This post is to help clients that are interested in a Build vs. Buy decision when trying to adopt HPC for their CAE simulation.

There are four options when deciding how to go from a workstation environment to a HPC cluster environment, either on-premise or in the cloud.

On-Premise Build vs. Buy Options

  1. BUILD a general HPC cluster from a vendor like Dell, HPE or Lenovo and try to integrate, update and manage the system and your CAE software on your own.
  2. BUY a completely managed turn-key TotalCAE HPC Appliance that gives you an on-premise managed SaaS solution.

Cloud Build vs. Buy Options

  1. BUILD a cloud system using various cloud toolkits from AWS or Azure and manage the system, security, billing, management and CAE software yourself.
  2. BUY a completely managed turn-key SaaS solution for your engineering applications. (TotalCAE Cloud on AWS or Azure or a single vendor cloud solution such as  Dassault Systèmes 3DEXPERIENCE cloud, or ANSYS Cloud)

The following section will dive into the pros and cons of these choices.
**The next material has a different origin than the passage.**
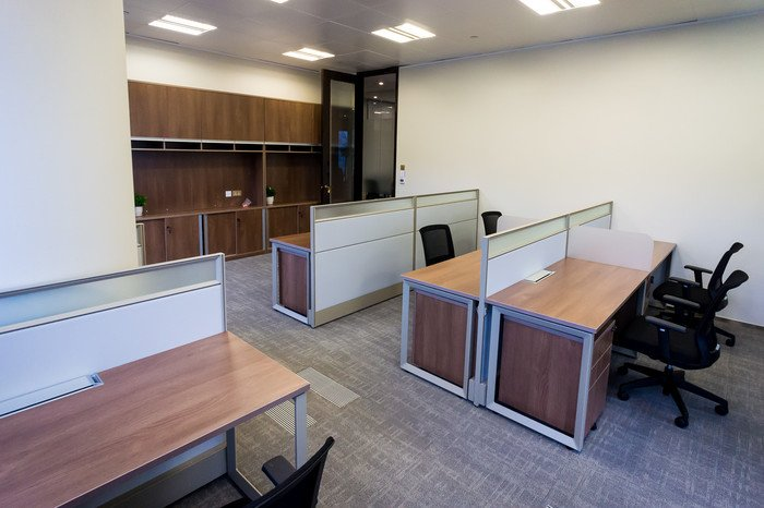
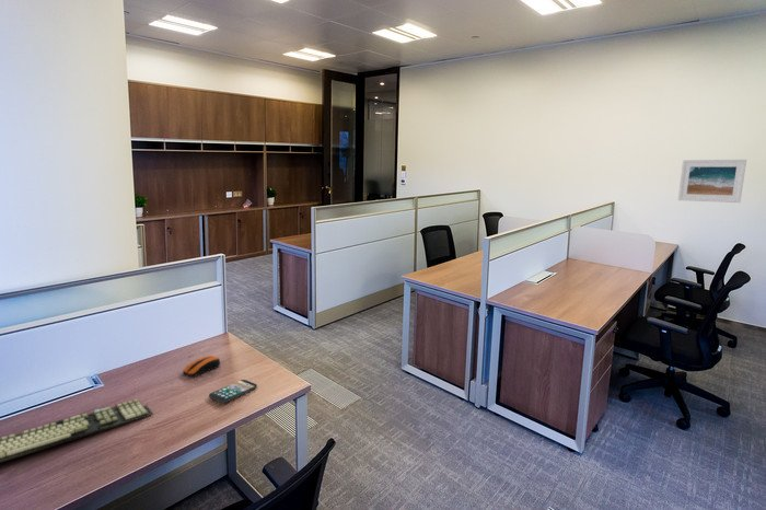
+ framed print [677,159,747,204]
+ smartphone [208,379,258,404]
+ keyboard [0,398,154,463]
+ computer mouse [183,355,221,378]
Option 1: On-Premise Build

HPC is Complex with Lots of Pieces that Must Fit Together

Historically, for on-premise builds one could simply buy a general purpose HPC cluster from any hardware vendor. Those vendors may leave you with something initially working, give you a 5 minute tour once the cluster is off the ground and then basically leave you on your own to figure our how to use your applications. Some might check in on you a few times a year but are not an active partner in your daily success of using the system to complete your engineering.

Many HPC vendors drop HPC systems off and depart.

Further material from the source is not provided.